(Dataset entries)
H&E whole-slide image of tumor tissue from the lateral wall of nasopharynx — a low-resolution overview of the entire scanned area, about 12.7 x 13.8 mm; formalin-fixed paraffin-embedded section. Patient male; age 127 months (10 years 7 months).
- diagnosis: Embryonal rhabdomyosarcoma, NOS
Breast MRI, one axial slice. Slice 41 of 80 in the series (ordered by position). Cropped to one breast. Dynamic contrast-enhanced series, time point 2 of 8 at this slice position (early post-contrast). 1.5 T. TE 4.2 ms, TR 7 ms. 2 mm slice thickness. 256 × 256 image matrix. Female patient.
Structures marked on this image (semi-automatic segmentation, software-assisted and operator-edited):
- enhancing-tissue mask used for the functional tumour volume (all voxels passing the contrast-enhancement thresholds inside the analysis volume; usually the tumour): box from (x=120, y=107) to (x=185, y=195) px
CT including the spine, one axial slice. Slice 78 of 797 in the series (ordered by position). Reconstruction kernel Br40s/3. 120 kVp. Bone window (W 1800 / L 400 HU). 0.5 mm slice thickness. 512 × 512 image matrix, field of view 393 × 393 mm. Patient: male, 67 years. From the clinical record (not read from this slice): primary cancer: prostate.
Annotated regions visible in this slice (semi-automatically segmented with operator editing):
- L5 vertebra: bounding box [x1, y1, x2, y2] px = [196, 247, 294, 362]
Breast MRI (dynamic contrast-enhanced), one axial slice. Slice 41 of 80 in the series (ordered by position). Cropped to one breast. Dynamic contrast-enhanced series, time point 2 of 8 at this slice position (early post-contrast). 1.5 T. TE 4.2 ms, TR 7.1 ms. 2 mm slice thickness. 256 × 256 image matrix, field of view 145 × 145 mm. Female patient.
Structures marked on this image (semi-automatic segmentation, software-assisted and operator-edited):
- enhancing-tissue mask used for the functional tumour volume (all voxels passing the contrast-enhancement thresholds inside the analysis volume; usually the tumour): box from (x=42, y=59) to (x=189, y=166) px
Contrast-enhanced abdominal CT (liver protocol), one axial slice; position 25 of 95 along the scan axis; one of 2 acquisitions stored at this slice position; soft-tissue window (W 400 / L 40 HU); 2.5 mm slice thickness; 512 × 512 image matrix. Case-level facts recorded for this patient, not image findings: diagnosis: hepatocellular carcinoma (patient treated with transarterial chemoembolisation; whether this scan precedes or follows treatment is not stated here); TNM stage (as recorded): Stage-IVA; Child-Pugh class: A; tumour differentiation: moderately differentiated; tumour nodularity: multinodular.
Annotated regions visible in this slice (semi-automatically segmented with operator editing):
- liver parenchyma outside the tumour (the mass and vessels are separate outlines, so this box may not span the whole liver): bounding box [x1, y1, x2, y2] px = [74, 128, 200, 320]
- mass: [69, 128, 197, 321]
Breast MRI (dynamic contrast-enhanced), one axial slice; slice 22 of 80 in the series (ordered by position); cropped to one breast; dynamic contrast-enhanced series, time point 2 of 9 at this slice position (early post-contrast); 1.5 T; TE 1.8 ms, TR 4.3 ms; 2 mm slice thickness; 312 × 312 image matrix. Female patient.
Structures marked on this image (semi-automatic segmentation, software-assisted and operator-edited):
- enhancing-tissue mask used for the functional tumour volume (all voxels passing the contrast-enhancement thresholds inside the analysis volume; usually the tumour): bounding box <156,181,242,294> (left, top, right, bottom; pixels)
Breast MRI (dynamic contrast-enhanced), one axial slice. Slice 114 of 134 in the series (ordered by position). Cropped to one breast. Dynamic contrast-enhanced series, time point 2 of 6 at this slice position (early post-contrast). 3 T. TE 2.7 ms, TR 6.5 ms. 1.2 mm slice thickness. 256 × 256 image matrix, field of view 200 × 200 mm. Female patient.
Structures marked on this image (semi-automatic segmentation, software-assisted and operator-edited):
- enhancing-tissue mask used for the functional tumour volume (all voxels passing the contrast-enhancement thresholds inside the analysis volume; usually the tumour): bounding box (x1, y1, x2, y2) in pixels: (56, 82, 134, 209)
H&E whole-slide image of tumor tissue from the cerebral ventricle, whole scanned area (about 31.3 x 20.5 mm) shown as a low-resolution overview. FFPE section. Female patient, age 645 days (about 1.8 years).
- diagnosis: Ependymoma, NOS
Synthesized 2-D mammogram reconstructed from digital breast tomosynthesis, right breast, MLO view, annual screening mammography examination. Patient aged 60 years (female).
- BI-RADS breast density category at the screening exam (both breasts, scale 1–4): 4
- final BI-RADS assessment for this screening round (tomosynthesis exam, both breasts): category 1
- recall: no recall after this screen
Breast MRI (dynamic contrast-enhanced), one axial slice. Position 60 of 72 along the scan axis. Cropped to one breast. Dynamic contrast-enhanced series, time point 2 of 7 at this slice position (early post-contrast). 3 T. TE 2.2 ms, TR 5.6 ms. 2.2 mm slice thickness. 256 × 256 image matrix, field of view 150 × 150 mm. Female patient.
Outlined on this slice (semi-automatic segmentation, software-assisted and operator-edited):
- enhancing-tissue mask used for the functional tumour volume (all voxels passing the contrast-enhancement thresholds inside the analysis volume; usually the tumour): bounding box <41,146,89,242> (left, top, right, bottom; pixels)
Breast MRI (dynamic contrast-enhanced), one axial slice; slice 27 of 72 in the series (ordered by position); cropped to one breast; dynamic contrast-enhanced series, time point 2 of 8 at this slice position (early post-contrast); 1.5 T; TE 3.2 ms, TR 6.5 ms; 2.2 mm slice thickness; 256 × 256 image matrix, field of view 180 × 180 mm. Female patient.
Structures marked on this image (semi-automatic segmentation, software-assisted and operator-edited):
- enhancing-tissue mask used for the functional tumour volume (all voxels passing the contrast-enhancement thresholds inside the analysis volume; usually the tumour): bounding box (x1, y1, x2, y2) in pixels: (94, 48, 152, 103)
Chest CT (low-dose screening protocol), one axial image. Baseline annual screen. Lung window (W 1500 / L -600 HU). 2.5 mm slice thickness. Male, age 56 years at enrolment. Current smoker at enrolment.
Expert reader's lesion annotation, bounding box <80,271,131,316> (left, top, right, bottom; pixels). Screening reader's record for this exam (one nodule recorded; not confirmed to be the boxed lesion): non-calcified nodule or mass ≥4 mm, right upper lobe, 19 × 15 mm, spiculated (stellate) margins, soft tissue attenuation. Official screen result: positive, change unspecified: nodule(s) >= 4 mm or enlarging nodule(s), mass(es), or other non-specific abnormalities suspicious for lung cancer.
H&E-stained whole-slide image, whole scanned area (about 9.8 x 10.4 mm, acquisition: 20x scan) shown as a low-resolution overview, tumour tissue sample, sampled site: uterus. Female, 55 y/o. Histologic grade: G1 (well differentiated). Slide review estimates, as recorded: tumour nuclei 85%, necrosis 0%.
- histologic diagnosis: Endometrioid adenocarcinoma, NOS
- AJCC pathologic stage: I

**Problem description:** Set down every record above exactly as written.

**Response to this task:**
H&E whole-slide image of tumor tissue from the lateral wall of nasopharynx — a low-resolution overview of the entire scanned area, about 12.7 x 13.8 mm; formalin-fixed paraffin-embedded section. Patient male; age 127 months (10 years 7 months).
- diagnosis: Embryonal rhabdomyosarcoma, NOS
Breast MRI, one axial slice. Slice 41 of 80 in the series (ordered by position). Cropped to one breast. Dynamic contrast-enhanced series, time point 2 of 8 at this slice position (early post-contrast). 1.5 T. TE 4.2 ms, TR 7 ms. 2 mm slice thickness. 256 × 256 image matrix. Female patient.
Structures marked on this image (semi-automatic segmentation, software-assisted and operator-edited):
- enhancing-tissue mask used for the functional tumour volume (all voxels passing the contrast-enhancement thresholds inside the analysis volume; usually the tumour): box from (x=120, y=107) to (x=185, y=195) px
CT including the spine, one axial slice. Slice 78 of 797 in the series (ordered by position). Reconstruction kernel Br40s/3. 120 kVp. Bone window (W 1800 / L 400 HU). 0.5 mm slice thickness. 512 × 512 image matrix, field of view 393 × 393 mm. Patient: male, 67 years. From the clinical record (not read from this slice): primary cancer: prostate.
Annotated regions visible in this slice (semi-automatically segmented with operator editing):
- L5 vertebra: bounding box [x1, y1, x2, y2] px = [196, 247, 294, 362]
Breast MRI (dynamic contrast-enhanced), one axial slice. Slice 41 of 80 in the series (ordered by position). Cropped to one breast. Dynamic contrast-enhanced series, time point 2 of 8 at this slice position (early post-contrast). 1.5 T. TE 4.2 ms, TR 7.1 ms. 2 mm slice thickness. 256 × 256 image matrix, field of view 145 × 145 mm. Female patient.
Structures marked on this image (semi-automatic segmentation, software-assisted and operator-edited):
- enhancing-tissue mask used for the functional tumour volume (all voxels passing the contrast-enhancement thresholds inside the analysis volume; usually the tumour): box from (x=42, y=59) to (x=189, y=166) px
Contrast-enhanced abdominal CT (liver protocol), one axial slice; position 25 of 95 along the scan axis; one of 2 acquisitions stored at this slice position; soft-tissue window (W 400 / L 40 HU); 2.5 mm slice thickness; 512 × 512 image matrix. Case-level facts recorded for this patient, not image findings: diagnosis: hepatocellular carcinoma (patient treated with transarterial chemoembolisation; whether this scan precedes or follows treatment is not stated here); TNM stage (as recorded): Stage-IVA; Child-Pugh class: A; tumour differentiation: moderately differentiated; tumour nodularity: multinodular.
Annotated regions visible in this slice (semi-automatically segmented with operator editing):
- liver parenchyma outside the tumour (the mass and vessels are separate outlines, so this box may not span the whole liver): bounding box [x1, y1, x2, y2] px = [74, 128, 200, 320]
- mass: [69, 128, 197, 321]
Breast MRI (dynamic contrast-enhanced), one axial slice; slice 22 of 80 in the series (ordered by position); cropped to one breast; dynamic contrast-enhanced series, time point 2 of 9 at this slice position (early post-contrast); 1.5 T; TE 1.8 ms, TR 4.3 ms; 2 mm slice thickness; 312 × 312 image matrix. Female patient.
Structures marked on this image (semi-automatic segmentation, software-assisted and operator-edited):
- enhancing-tissue mask used for the functional tumour volume (all voxels passing the contrast-enhancement thresholds inside the analysis volume; usually the tumour): bounding box <156,181,242,294> (left, top, right, bottom; pixels)
Breast MRI (dynamic contrast-enhanced), one axial slice. Slice 114 of 134 in the series (ordered by position). Cropped to one breast. Dynamic contrast-enhanced series, time point 2 of 6 at this slice position (early post-contrast). 3 T. TE 2.7 ms, TR 6.5 ms. 1.2 mm slice thickness. 256 × 256 image matrix, field of view 200 × 200 mm. Female patient.
Structures marked on this image (semi-automatic segmentation, software-assisted and operator-edited):
- enhancing-tissue mask used for the functional tumour volume (all voxels passing the contrast-enhancement thresholds inside the analysis volume; usually the tumour): bounding box (x1, y1, x2, y2) in pixels: (56, 82, 134, 209)
H&E whole-slide image of tumor tissue from the cerebral ventricle, whole scanned area (about 31.3 x 20.5 mm) shown as a low-resolution overview. FFPE section. Female patient, age 645 days (about 1.8 years).
- diagnosis: Ependymoma, NOS
Synthesized 2-D mammogram reconstructed from digital breast tomosynthesis, right breast, MLO view, annual screening mammography examination. Patient aged 60 years (female).
- BI-RADS breast density category at the screening exam (both breasts, scale 1–4): 4
- final BI-RADS assessment for this screening round (tomosynthesis exam, both breasts): category 1
- recall: no recall after this screen
Breast MRI (dynamic contrast-enhanced), one axial slice. Position 60 of 72 along the scan axis. Cropped to one breast. Dynamic contrast-enhanced series, time point 2 of 7 at this slice position (early post-contrast). 3 T. TE 2.2 ms, TR 5.6 ms. 2.2 mm slice thickness. 256 × 256 image matrix, field of view 150 × 150 mm. Female patient.
Outlined on this slice (semi-automatic segmentation, software-assisted and operator-edited):
- enhancing-tissue mask used for the functional tumour volume (all voxels passing the contrast-enhancement thresholds inside the analysis volume; usually the tumour): bounding box <41,146,89,242> (left, top, right, bottom; pixels)
Breast MRI (dynamic contrast-enhanced), one axial slice; slice 27 of 72 in the series (ordered by position); cropped to one breast; dynamic contrast-enhanced series, time point 2 of 8 at this slice position (early post-contrast); 1.5 T; TE 3.2 ms, TR 6.5 ms; 2.2 mm slice thickness; 256 × 256 image matrix, field of view 180 × 180 mm. Female patient.
Structures marked on this image (semi-automatic segmentation, software-assisted and operator-edited):
- enhancing-tissue mask used for the functional tumour volume (all voxels passing the contrast-enhancement thresholds inside the analysis volume; usually the tumour): bounding box (x1, y1, x2, y2) in pixels: (94, 48, 152, 103)
Chest CT (low-dose screening protocol), one axial image. Baseline annual screen. Lung window (W 1500 / L -600 HU). 2.5 mm slice thickness. Male, age 56 years at enrolment. Current smoker at enrolment.
Expert reader's lesion annotation, bounding box <80,271,131,316> (left, top, right, bottom; pixels). Screening reader's record for this exam (one nodule recorded; not confirmed to be the boxed lesion): non-calcified nodule or mass ≥4 mm, right upper lobe, 19 × 15 mm, spiculated (stellate) margins, soft tissue attenuation. Official screen result: positive, change unspecified: nodule(s) >= 4 mm or enlarging nodule(s), mass(es), or other non-specific abnormalities suspicious for lung cancer.
H&E-stained whole-slide image, whole scanned area (about 9.8 x 10.4 mm, acquisition: 20x scan) shown as a low-resolution overview, tumour tissue sample, sampled site: uterus. Female, 55 y/o. Histologic grade: G1 (well differentiated). Slide review estimates, as recorded: tumour nuclei 85%, necrosis 0%.
- histologic diagnosis: Endometrioid adenocarcinoma, NOS
- AJCC pathologic stage: I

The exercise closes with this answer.